Materials such as wood, glass, rubber, etc., and air, conduct electricity so badly as to be termed insulators. What would normally be an insulator to a current of low potential may be ruptured by a current of higher potential or pressure which can break down the resistance. From the foregoing it will be evident that a current is produced by the passage of electricity from one body to another and that current can only flow through certain materials and that some substances act as a barrier to the current flow just as a valve stops the flow of water. With a valve in the water pipe, providing that the parts were sufficiently strong, closing the valve breaks the continuity of the pipe and stops the flow of water. The same is true of electricity, it must have a complete circuit or the currents cannot pass. An electrical circuit is said to be an open circuit when the current cannot flow and a closed circuit, if there is a continuous path for the electricity.
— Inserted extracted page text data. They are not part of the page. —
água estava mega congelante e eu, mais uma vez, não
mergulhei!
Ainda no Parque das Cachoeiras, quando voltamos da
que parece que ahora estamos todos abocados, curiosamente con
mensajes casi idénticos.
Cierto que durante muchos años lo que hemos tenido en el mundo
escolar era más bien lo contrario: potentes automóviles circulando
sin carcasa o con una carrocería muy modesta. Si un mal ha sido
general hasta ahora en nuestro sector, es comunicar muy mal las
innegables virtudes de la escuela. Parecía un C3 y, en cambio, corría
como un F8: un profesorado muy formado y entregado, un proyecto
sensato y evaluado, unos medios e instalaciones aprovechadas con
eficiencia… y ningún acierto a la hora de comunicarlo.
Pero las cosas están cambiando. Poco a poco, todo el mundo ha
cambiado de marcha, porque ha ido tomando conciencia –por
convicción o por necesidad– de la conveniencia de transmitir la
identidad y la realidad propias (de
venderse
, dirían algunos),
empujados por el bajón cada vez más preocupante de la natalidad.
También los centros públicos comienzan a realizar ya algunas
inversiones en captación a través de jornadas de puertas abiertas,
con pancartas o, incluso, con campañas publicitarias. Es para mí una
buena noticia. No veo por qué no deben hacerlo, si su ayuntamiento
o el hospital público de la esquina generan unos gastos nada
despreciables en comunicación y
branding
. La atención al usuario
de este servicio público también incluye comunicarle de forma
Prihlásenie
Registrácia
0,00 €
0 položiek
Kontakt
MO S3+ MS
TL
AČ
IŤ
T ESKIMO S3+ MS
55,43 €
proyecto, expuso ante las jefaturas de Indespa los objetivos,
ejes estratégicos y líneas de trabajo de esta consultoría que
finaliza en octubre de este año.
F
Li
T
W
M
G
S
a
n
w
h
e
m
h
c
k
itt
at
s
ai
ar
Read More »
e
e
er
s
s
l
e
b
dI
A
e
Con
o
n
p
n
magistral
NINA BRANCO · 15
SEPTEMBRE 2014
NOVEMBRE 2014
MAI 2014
A closed circuit therefore is one made up entirely of apparatus and wires capable of conducting electricity, including some form of generator of electrical energy which acts as a pump to produce a flow. The flow of current is from the electrical generator, through wires to the piece of apparatus to be operated and from that piece of apparatus back again to its source. If we connect the terminals of the battery through the wire to the bell, after energizing the bell magnets the electricity does work by ringing the bell. It flows from the positive or carbon terminal of the battery through the wire to the bell and after energizing the bell magnets, it returns through another conductor to the zinc or negative terminal of the battery. Inside of the cells, the flow is from the negative member to the positive member. Any closed circuit may be made an open circuit by including an insulating body which resists current flow. This body is always of such a form that it can be temporarily bridged over by a conductor when it is desired that the current pass through the circuit. All electrical circuits must comprise a source of current, wires to carry it, a switch to interrupt it and apparatus to be actuated by it.